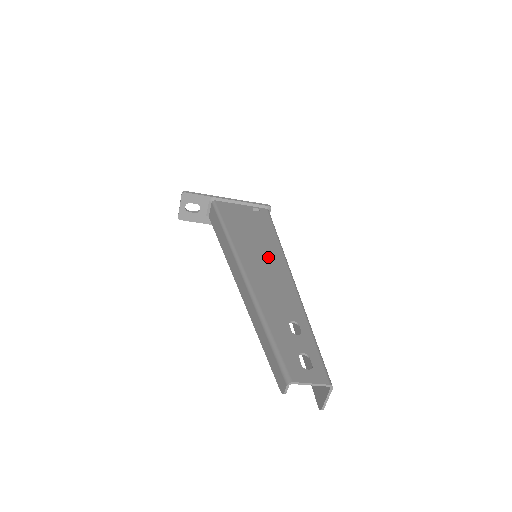
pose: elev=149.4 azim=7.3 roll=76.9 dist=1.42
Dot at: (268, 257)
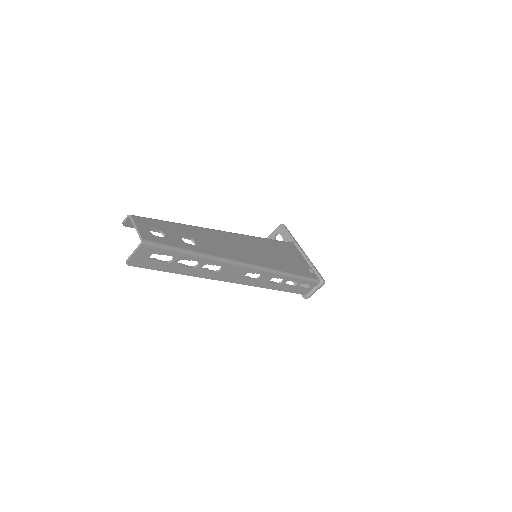
Dot at: (257, 255)
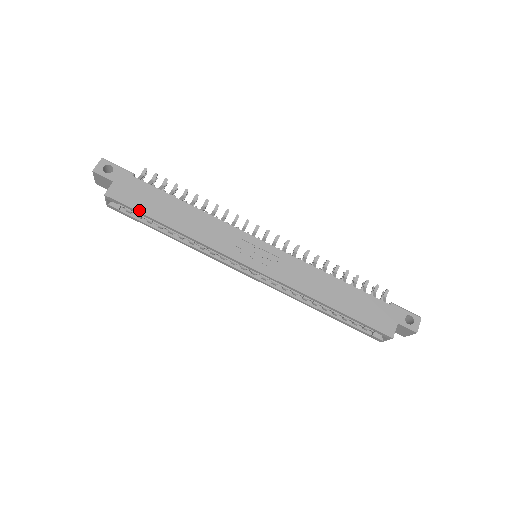
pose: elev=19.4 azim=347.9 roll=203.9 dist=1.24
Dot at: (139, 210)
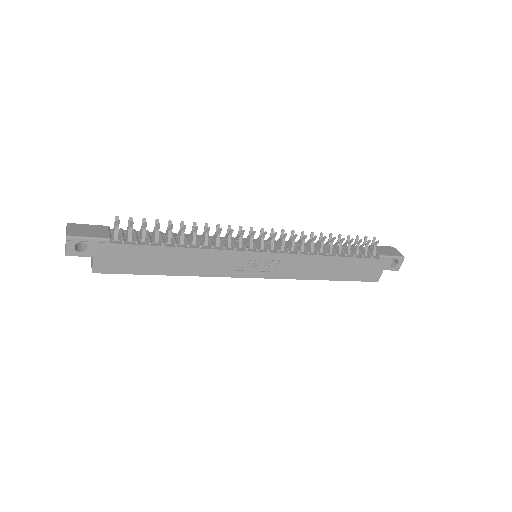
Dot at: (134, 273)
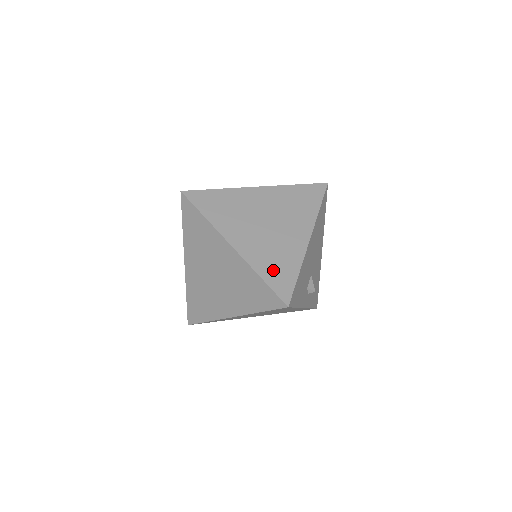
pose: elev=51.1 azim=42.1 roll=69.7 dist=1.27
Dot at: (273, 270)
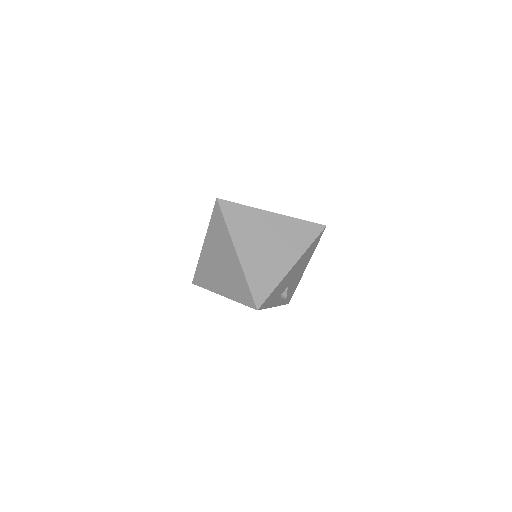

# # # # # # #

# To be done
Can you copy the lines of the data word for word, starting with the line containing "pose: elev=51.1 azim=42.1 roll=69.7 dist=1.27" and going on through the end of the data, with no pictures in your answer?

# Output for this task
pose: elev=51.1 azim=42.1 roll=69.7 dist=1.27
Dot at: (273, 270)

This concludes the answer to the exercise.